И всё-таки он вышел. Оставаться в палате было ещё хуже. Доказывая самому себе, что он свободен, пошёл на Цветочный проспект – висячий переход между корпусами с витражами вместо окон. Там в любую погоду светло и даже… даже приятно.
Чак шёл не спеша, с привычной настороженностью поглядывая по сторонам. Но его словно никто не замечал. Здесь у каждого свои дела, своя боль. Многих он уже знал в лицо, но… они сами по себе, а он сам по себе.
Он старался не думать о самом главном и самом страшном. Как он будет жить дальше? Когда русским надоест его кормить, и они пинком под зад вышибут его отсюда. Не к поганцам же в напарники проситься, беляков параличных подмывать. Это не по нему. Да и не возьмут его. И куда ему? В грузчики? Но думать об этом не хотелось.
Чак прошёлся несколько раз по переходу, заглянул в зал, где можно было поиграть в шахматы или в шашки, посмотреть газеты… и снова отправился бродить по переходу.
Звонок будильника подбросил Эркина, как удар тока. Он даже не сразу сообразил, что это, и растерялся. Но только на секунду. Женя уже накинула халатик и убежала на кухню. Эркин тоже вскочил, торопливо натянул трусы и, вылетев в прихожую, спросонья заметался, не зная, куда бежать. Когда он вошёл в кухню, на чайнике уже дребезжала крышка, а Женя громоздила на тарелку бутерброды.
– Садись, поешь.
Эркин, молча кивнув, сел к столу. Женя налила ему чая, подвинула сахар. Он только вскинул на неё глаза, и она, понимающе кивнув, налила и себе. Эркин ел быстро, сосредоточенно глядя перед собой. Четыре двойных бутерброда, сложив их сэндвичем, Женя аккуратно завернула в большой носовой платок.
– Вот, возьмёшь с собой. Поешь в перерыве.
Эркин, по-прежнему молча, кивнул, залпом допил чай и встал. Женя, опасаясь, что он из упрямства не наденет тёплого белья, побежала за ним в спальню. Но – слава богу! – обошлось. Он и одевался, как ел, сосредоточенно и быстро. Женя смотрела на его окаменевшее напряжённое лицо и не знала, как его успокоить, утешить. Но, уже стоя у двери, засунув в карман свёрток с бутербродами и надевая шапку, Эркин улыбнулся ей.
– Всё будет хорошо, Женя.
И она обняла и поцеловала его в щёку. У Эркина дрогнули губы. Он молча повернулся и вышел.

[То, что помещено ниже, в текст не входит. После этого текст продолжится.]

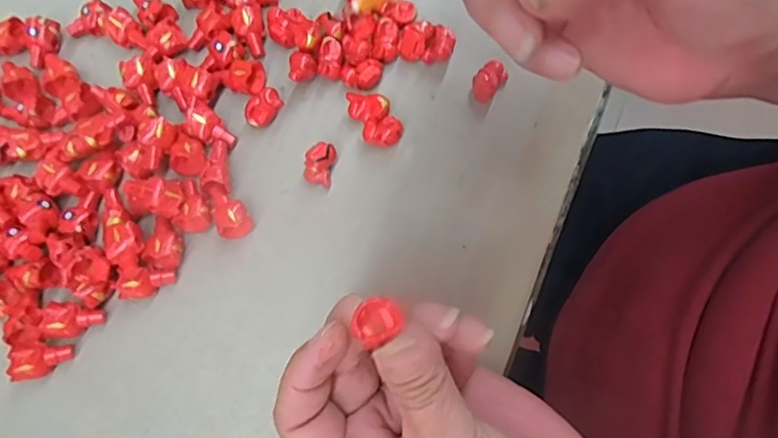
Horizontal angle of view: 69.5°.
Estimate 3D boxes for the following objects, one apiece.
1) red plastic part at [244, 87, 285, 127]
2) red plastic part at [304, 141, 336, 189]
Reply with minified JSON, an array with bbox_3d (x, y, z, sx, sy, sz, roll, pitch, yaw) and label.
[{"bbox_3d":[-0.061,-0.054,0.278,0.019,0.013,0.013,-38,80,-7],"label":"red plastic part"},{"bbox_3d":[-0.033,-0.027,0.270,0.014,0.012,0.019,13,78,4],"label":"red plastic part"}]

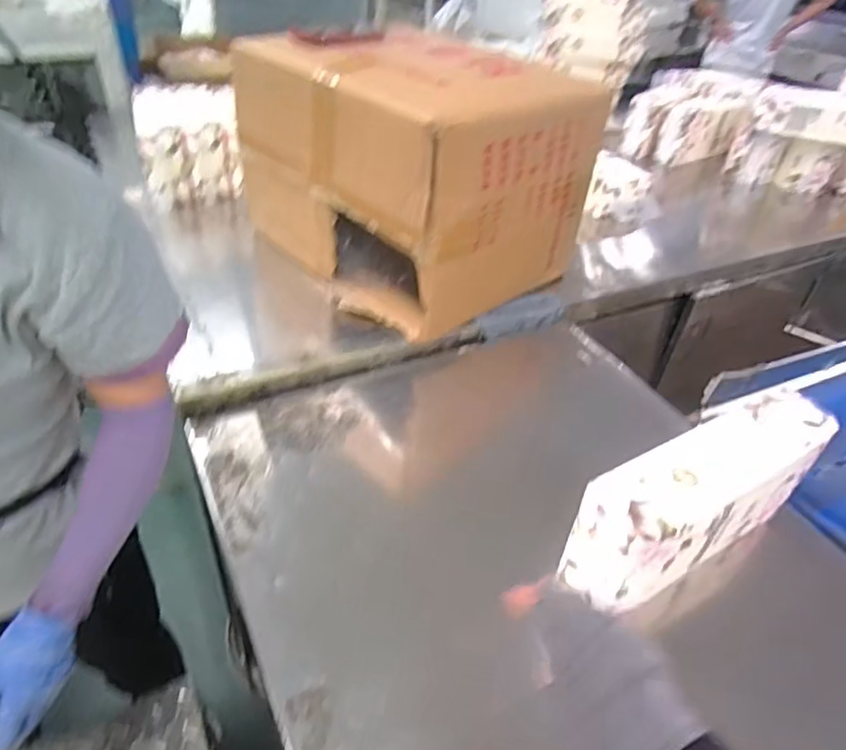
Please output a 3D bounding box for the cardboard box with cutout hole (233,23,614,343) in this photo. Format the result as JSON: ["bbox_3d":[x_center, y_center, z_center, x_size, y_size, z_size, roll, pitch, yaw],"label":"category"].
[{"bbox_3d":[-0.020,-0.395,1.118,0.419,0.368,0.519,-28,50,-34],"label":"cardboard box with cutout hole"}]

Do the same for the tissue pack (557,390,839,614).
[{"bbox_3d":[0.329,0.145,0.712,0.358,0.156,0.096,-21,46,-20],"label":"tissue pack"}]

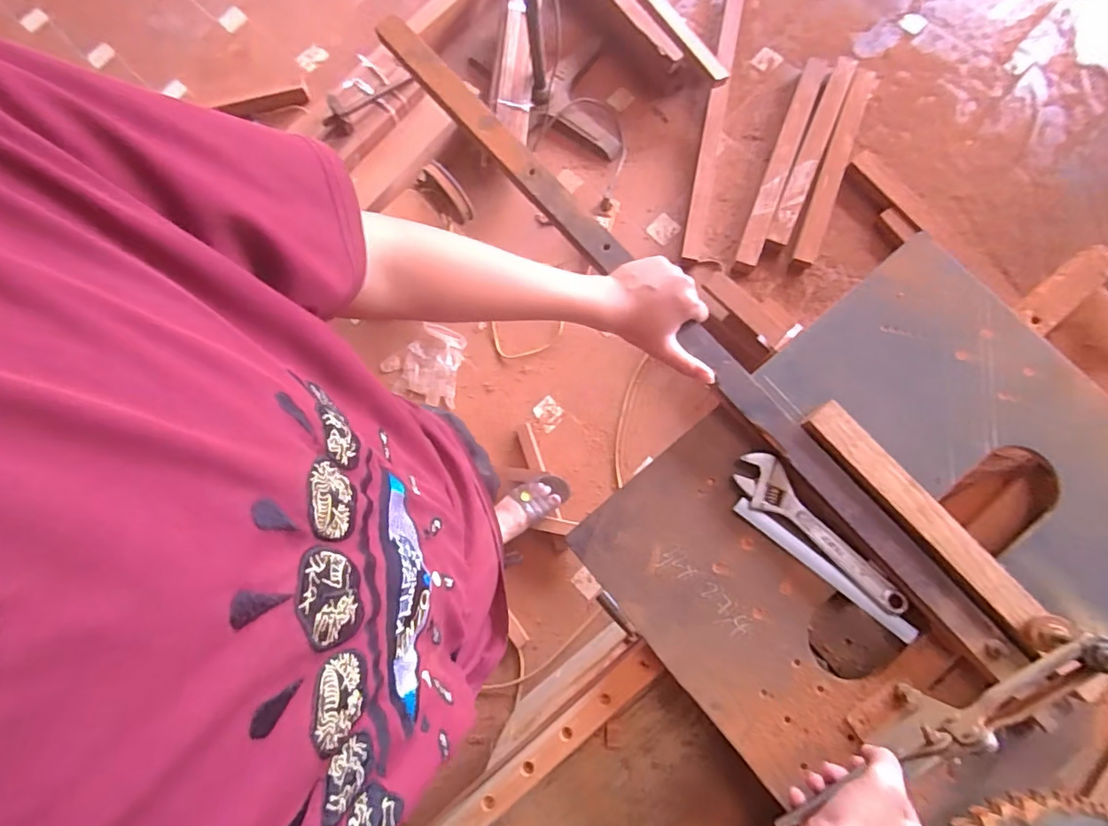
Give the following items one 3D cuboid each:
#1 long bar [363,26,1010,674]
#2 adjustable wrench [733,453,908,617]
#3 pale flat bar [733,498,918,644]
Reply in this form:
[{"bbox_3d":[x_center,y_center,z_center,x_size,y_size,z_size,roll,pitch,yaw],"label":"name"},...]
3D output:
[{"bbox_3d":[0.101,-0.114,0.572,0.042,0.026,0.895,-40,80,-7],"label":"long bar"},{"bbox_3d":[0.252,0.120,0.525,0.046,0.011,0.196,-41,79,-4],"label":"adjustable wrench"},{"bbox_3d":[0.259,0.151,0.524,0.198,0.005,0.018,38,96,7],"label":"pale flat bar"}]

Женя вздохнула. Она сама боялась понедельника. Как её ещё примут на новом месте? Эркин хоть видел своего бригадира, да, Медведева, а она своего… как его, да, Лазаря Тимофеевича Лыткарина, нет, а она два месяца скоро, как не печатала, те пару раз в региональном лагере не в счёт, а это как с музыкой, надо каждый день упражняться.
– Мам, а Эрик где?
Она обернулась. Алиса, растрёпанная со сна, в тёплой пижамке, стояла в дверях своей комнаты.
– Он на работу ушёл, – Женя заставила себя улыбнуться. – Ты ещё будешь спать?

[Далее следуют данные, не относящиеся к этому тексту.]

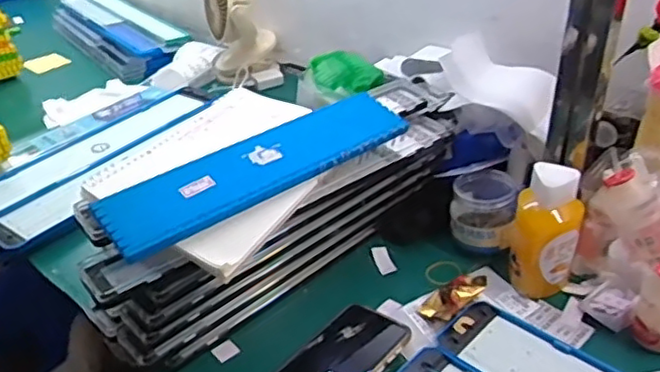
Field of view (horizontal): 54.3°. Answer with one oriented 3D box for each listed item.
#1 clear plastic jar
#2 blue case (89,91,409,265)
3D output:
[{"bbox_3d":[0.184,0.033,0.778,0.074,0.070,0.078,-1,34,1],"label":"clear plastic jar"},{"bbox_3d":[-0.066,-0.023,0.671,0.346,0.023,0.086,-25,41,-31],"label":"blue case"}]

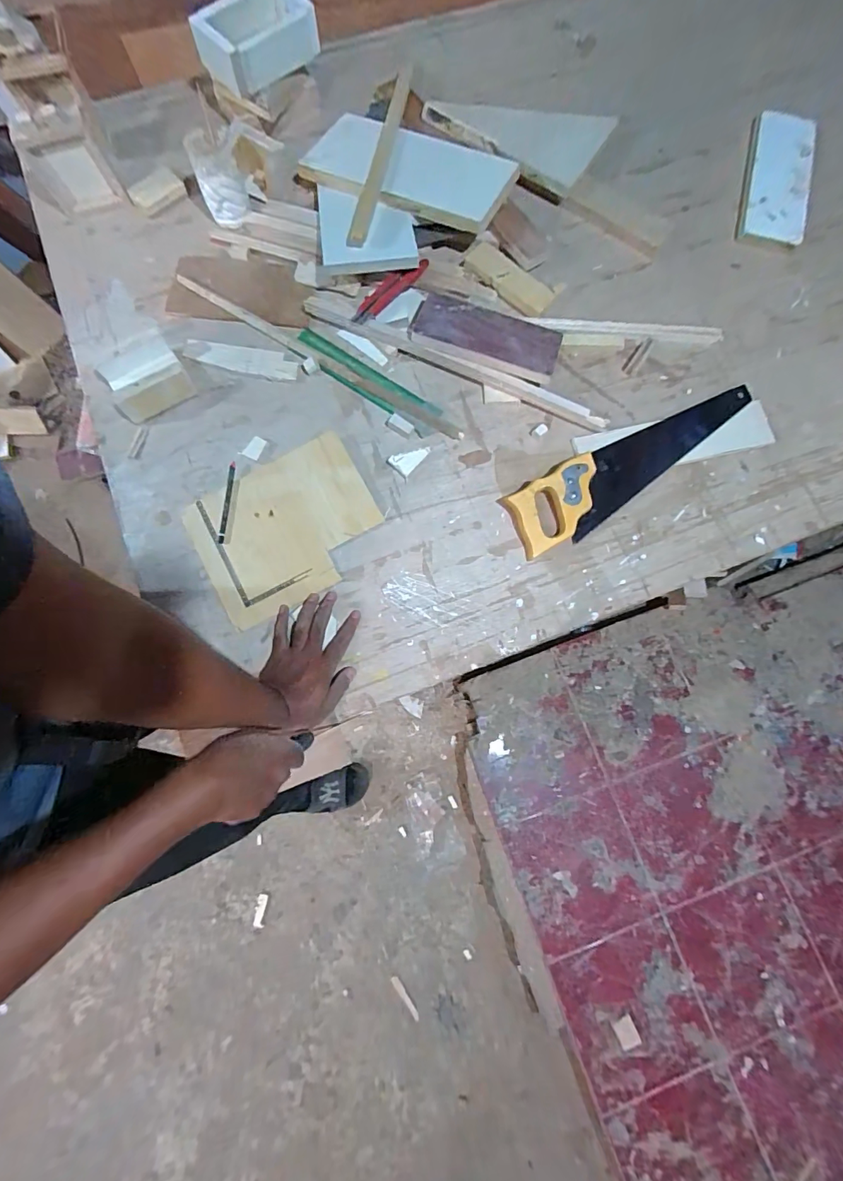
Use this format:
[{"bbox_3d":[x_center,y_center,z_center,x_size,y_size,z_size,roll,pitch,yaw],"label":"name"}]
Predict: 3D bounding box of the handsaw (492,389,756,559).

– Ну-у, – Алиса зевнула и потёрла кулачками глаза, – я не знаю, – и опять зевнула.
– Тогда ложись, – решила Женя.
В самом деле, ведь ещё совсем темно, пусть спит.
На улице Эркину обжёг лицо холодный воздух, под ногами поскрипывал снег, а в остальном… Вполне терпимо. Через несколько шагов он нагнал группу мужчин явно из их дома и, судя по разговорам, работавших на том же заводе, и потому пошёл с ними. Ещё совсем темно, небо даже не синее, а чёрное, искрящийся в свете фонарей снег под ногами… Чем ближе к заводу, тем больше народу и плотнее толпа. Так вместе со всеми Эркин подошёл к проходной с крупно выписанной над дверью цифрой два.